Vol. 5 | No. 1 | February 2012
By Eric Staller, Natural Resources Coordinator
Winter disking is a land management tool used to disturb the soil, set back plant succession, and maintain a mix of annual and perennial plants, mainly forbs (weedy plants). Research on the Whitcomb plots at Tall Timbers has shown that disking between October and January produced higher percent cover of important bobwhite foods such as ragweed (Ambrosia artemisiifolia) and partridge pea (Cassia fasciculata), as well as a higher percent and higher diversity of phytophagus insects (the insects that quail eat such as ants, spiders, and other predaceous arthropods). Disked fields can be good brood habitat for foraging bird species; they are rich with insects; the bare ground allows for easy movement by the young birds; and the plant structure allows for protection from avian predators. These forb dominated fields provide diversity to a forested landscape and can be essential habitat for cottontail rabbits, deer, bobwhite, turkey, and other songbirds. Depending on the management objectives, soil type, and vegetation type, fields can be entirely disked or partially disked (strip disking). By disking the entire field annually, the manager is maximizing brood habitat, by disking 1/3 – 1/2 of each field every year. A manager can increase brood habitat, while maintaining year around cover and food resources.
Winter disking also has many positive attributes compared to planting food plots. First of all there is the economic aspect; winter disking, where the seed bank is intact, has minimal cost (fuel and tractor maintenance). In areas without an adequate seed bank, (such as abandoned agricultural fields, also referred to as old fields), a winter disked field typically can be perpetuated from one year of planting the desired old field plant species versus planting annual food plots such as sorghum, millets, or sunflower, which require an additional annual cost of seed and fertilizer. Secondly, the old field vegetation has evolved with drought conditions, so in those years that the food plots don’t produce due to lack of rainfall, old field vegetation will still grow and provide wildlife benefits.
Past land use and soil type considerations determine the benefits of winter disked fields. When reclaiming a fallow pasture field, exotic grass control is a necessary first step; fescue, Bermuda, and Bahia grasses are often present and are an impediment to wildlife and old field vegetation. They must be controlled for successful field management to occur. Soil type will determine the amount of brood use.

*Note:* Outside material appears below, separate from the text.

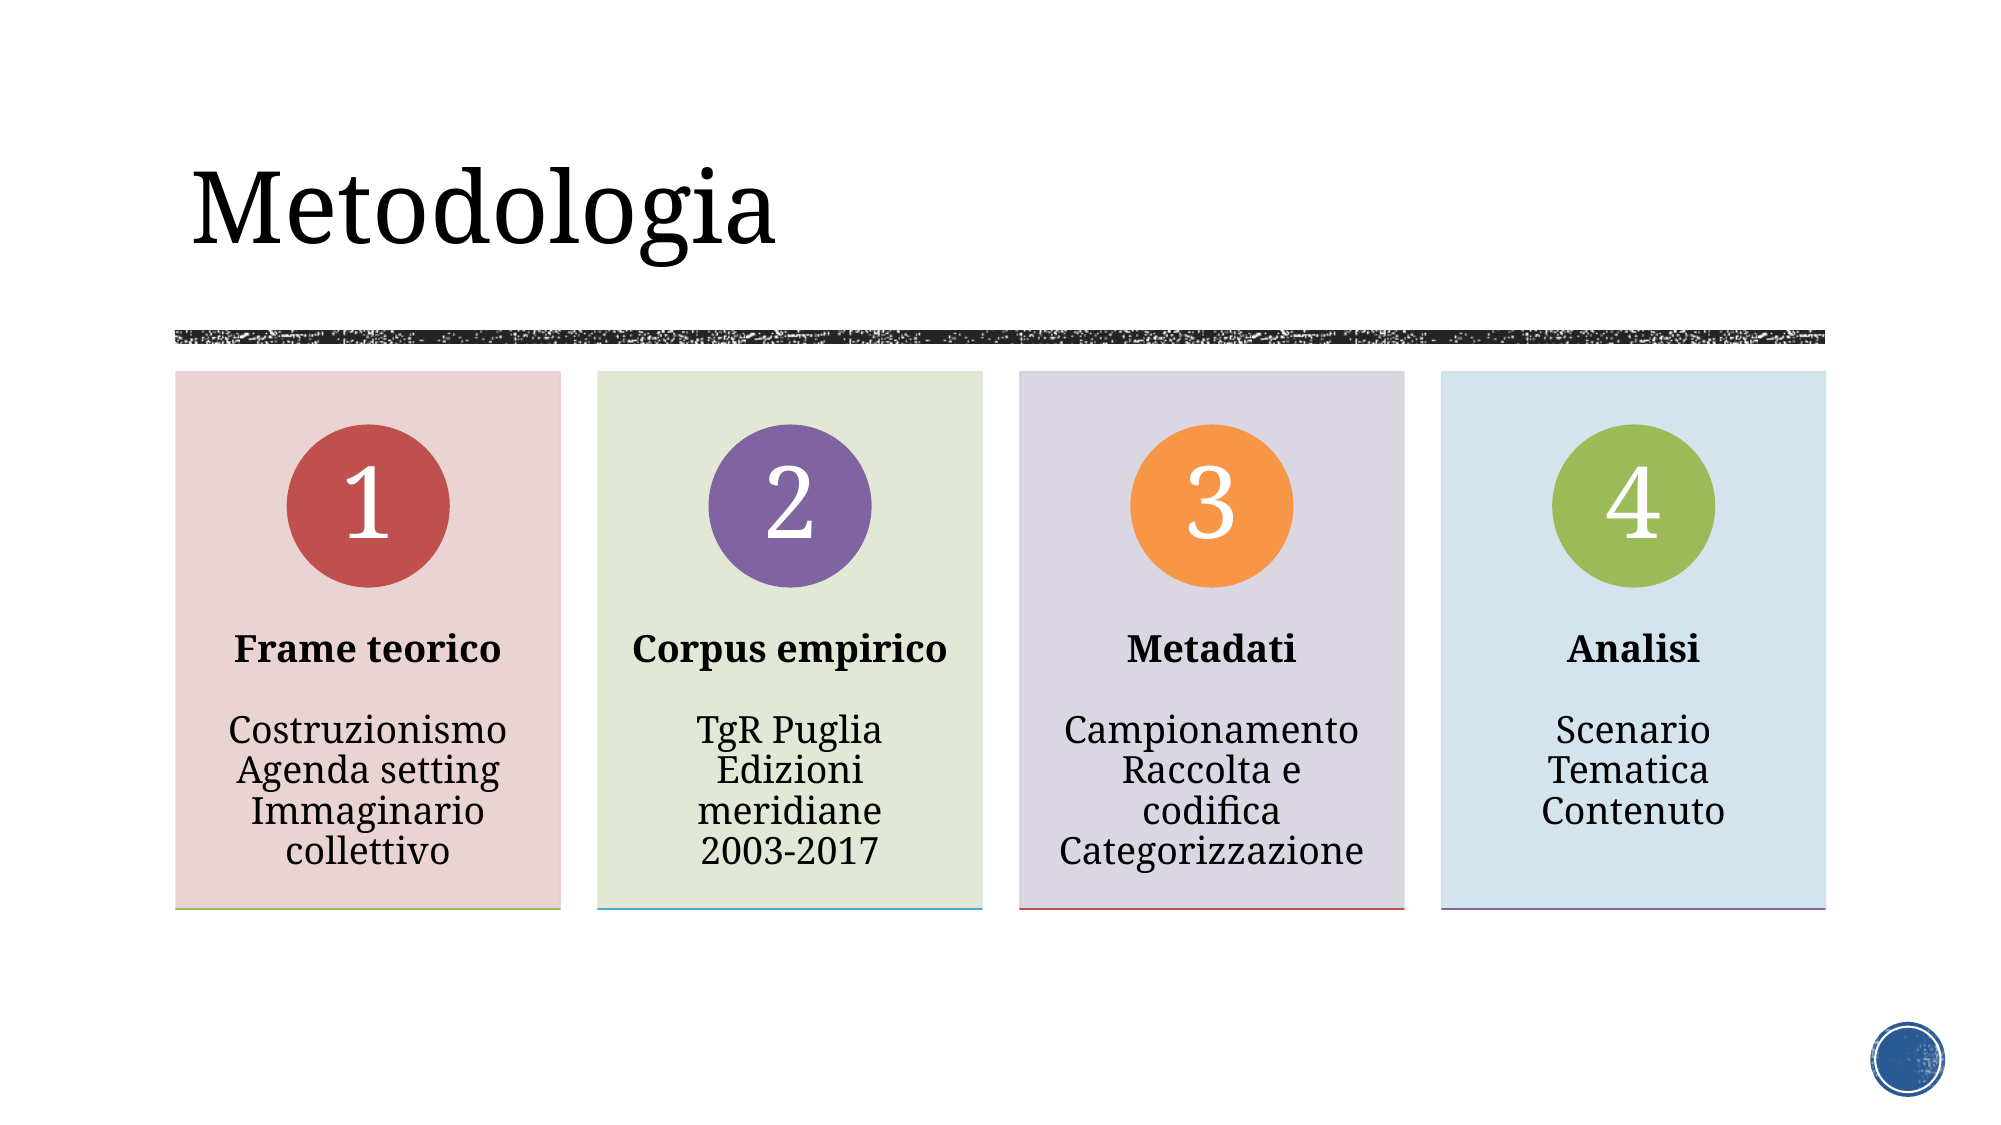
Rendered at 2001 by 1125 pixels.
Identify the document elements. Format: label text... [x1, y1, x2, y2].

text_box [174, 329, 1826, 344]
title Metodologia [175, 79, 1826, 329]
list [180, 344, 1825, 936]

In loamy or clay soils, such as much of the Red Hills region of north Florida and south Georgia, frequently burned upland pine forests with adequate sunlight for groundcover will actually be the preferred quail brood habitat, and winter disked fields will be used the least. In these areas, strip disking may be more beneficial for meeting other habitat needs such as year-round cover and nesting habitat.
Conversely, on sandy, dry soils, such as in the greater Albany area of Georgia, and portions of the Red Hills area where groundcover in the uplands can be sparse, winter disked fields will be the preferred brood habitat and will be highly used. In these areas, disking the entire field annually will improve brood habitat while the native or old field groundcover will provide the nesting and year around cover. Similarly, native wiregrass and longleaf sites, (typically sandy soil and low fertility) the native ground cover will provide excellent nesting and year around high quality habitat, while existing winter disked fields can provide high quality brood habitat. Disking of intact native groundcover is not recommended; these areas have not been disked before, and do not have the appropriate seed bank to respond positively to winter disking. In this situation, brood use in newly disturbed native groundcover will be much less than in recently burned intact native groundcover.

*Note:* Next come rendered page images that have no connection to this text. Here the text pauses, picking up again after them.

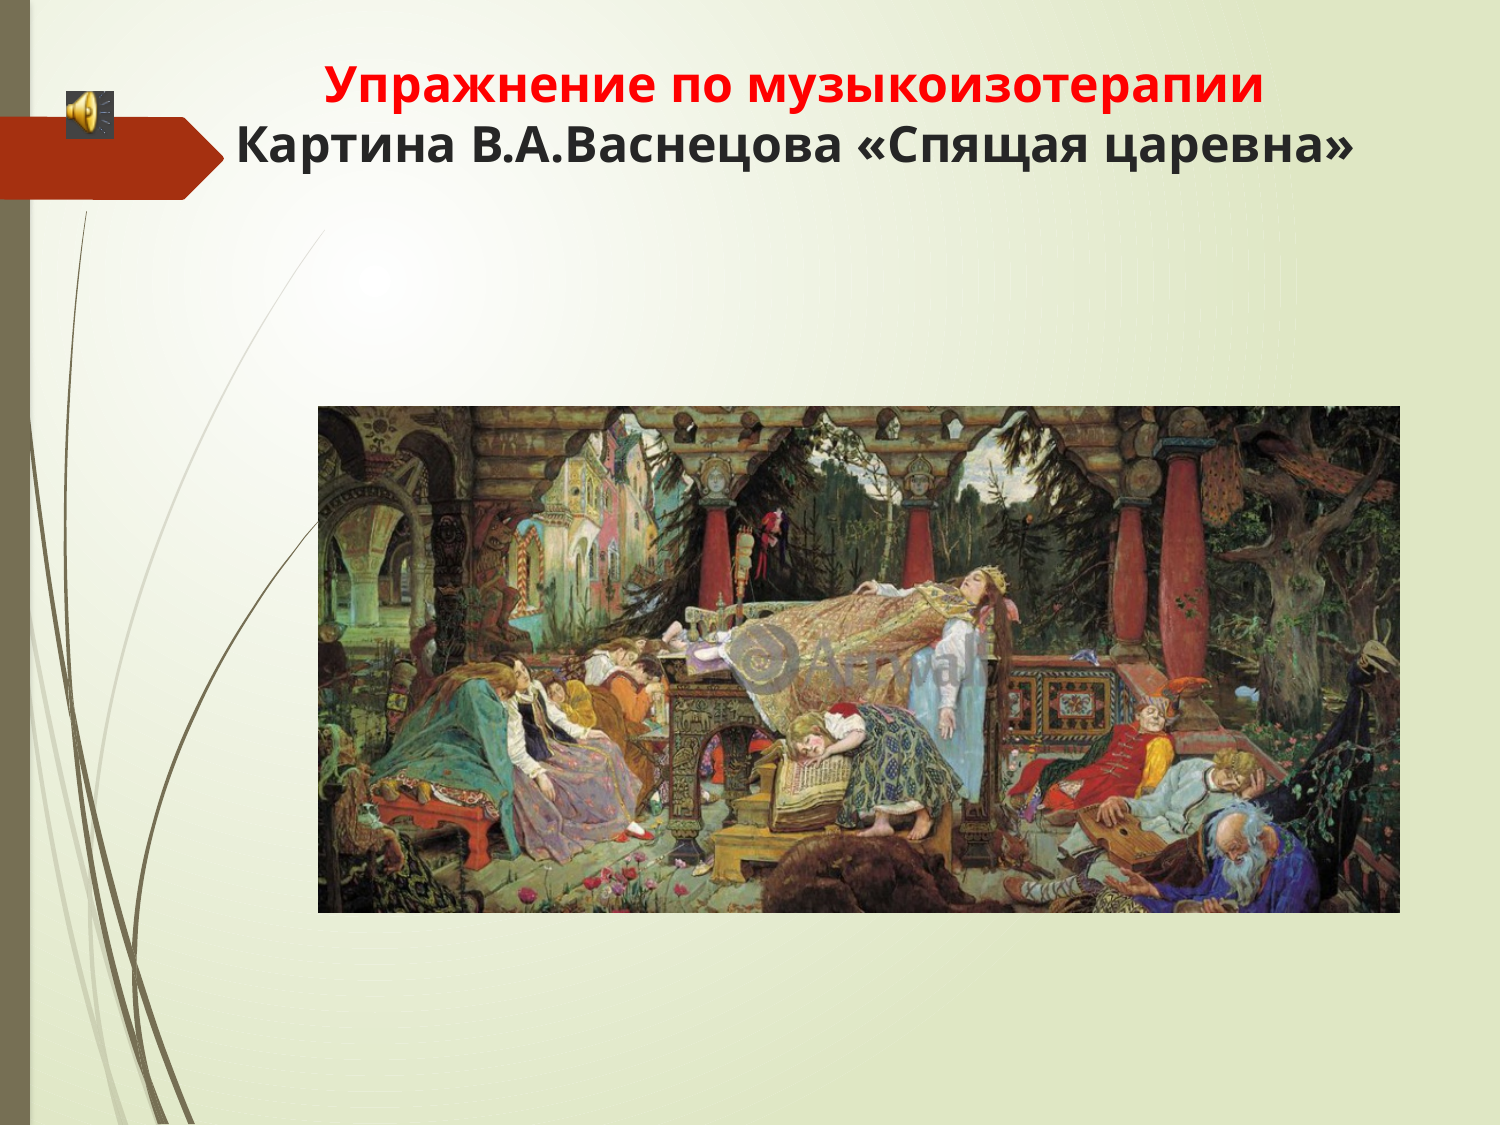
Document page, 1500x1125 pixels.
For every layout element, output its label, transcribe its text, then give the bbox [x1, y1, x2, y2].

title Упражнение по музыкоизотерапии Картина В.А.Васнецова «Спящая царевна» [120, 45, 1471, 209]
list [318, 406, 1401, 914]
picture [64, 89, 116, 141]
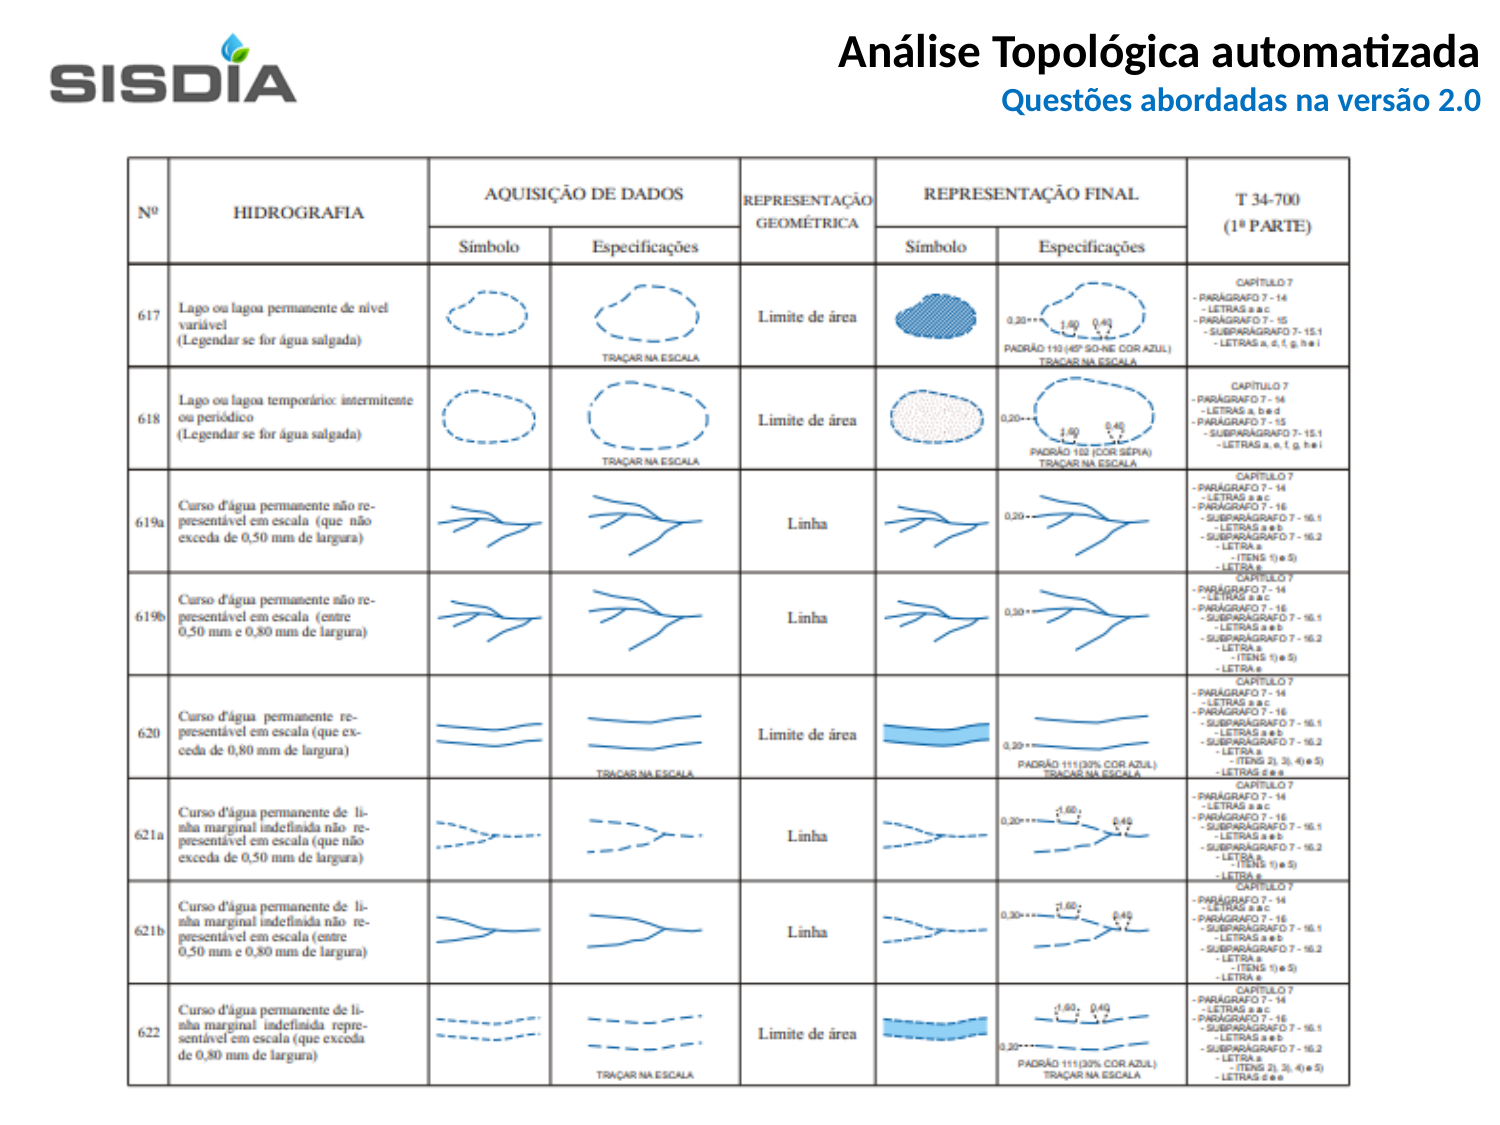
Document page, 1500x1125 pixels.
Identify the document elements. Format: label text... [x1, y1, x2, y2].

Forbs such as partridge pea, ragweed, mint blue curl, and blackberry (to name a few) can be an important food resource for many birds and mammals. Timing of winter disking will determine what plants will be prevalent. In a study conducted on the Whitcomb plots at Tall Timbers, annual percent plant coverage of ragweed in the Oct/Nov plot was 52%, but was 86% in the Dec/Jan disked plot. Partridge pea had 32% cover in the Oct/Nov disked plot and 12% in the Dec/Jan disked plot. Blackberry was 11% cover in the Oct/Nov disked plot and 43% in the Dec/Jan disked plot. The key to determine when to disk is to watch for when the desired plant species’ seeds mature. However, timing and the amount of rainfall in a given year will also have an effect on the plant community response as seen through sampling of the Whitcomb plots during various years.

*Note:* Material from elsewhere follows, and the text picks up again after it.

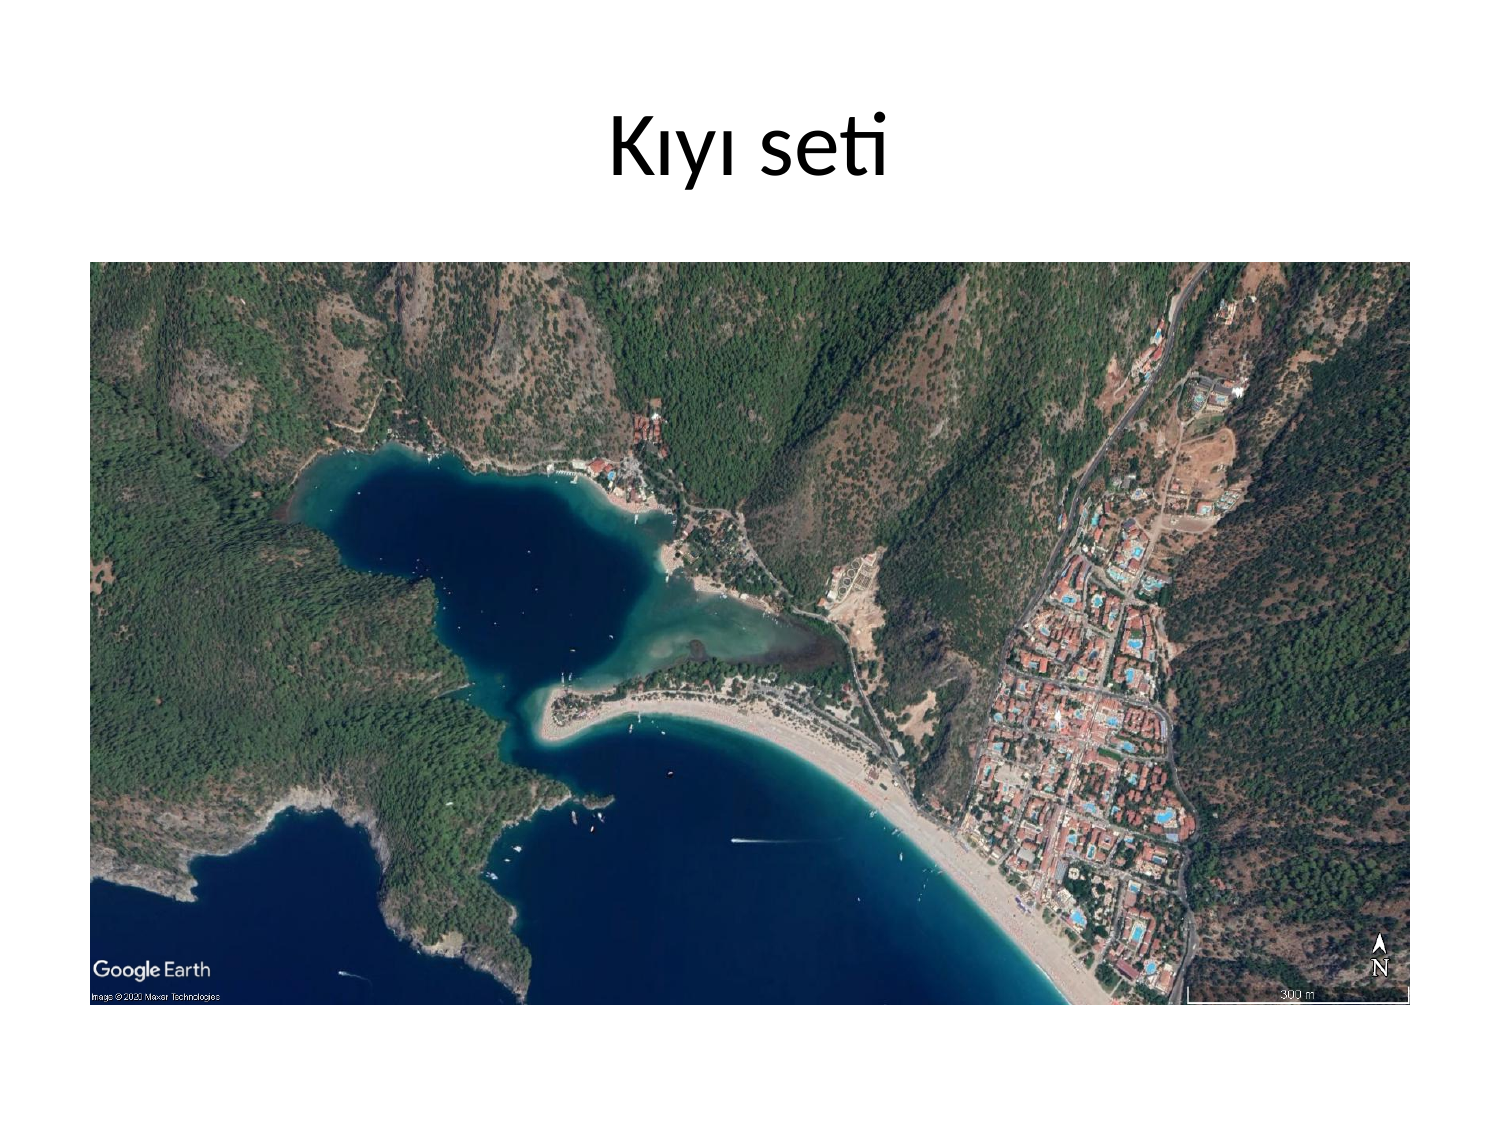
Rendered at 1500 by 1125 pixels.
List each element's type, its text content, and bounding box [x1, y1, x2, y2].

title Kıyı seti [75, 45, 1425, 233]
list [90, 262, 1410, 1006]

Research has shown that size of fields is also an important consideration. Fields smaller than an acre will receive little use by broods; if possible, 2-4 acre fields are preferred. On high quality soils (loamy or clay), one field per 20 acres (10-20%) is a good rule of thumb. On low quality, sandy soils, up to 40% of the landscape kept in fields is beneficial. Field management is just one component of wildlife management. Managing the forest with frequent fire, and thinning to get adequate sunlight to the ground are the most important factors in creating and maintaining high quality, early succession habitat.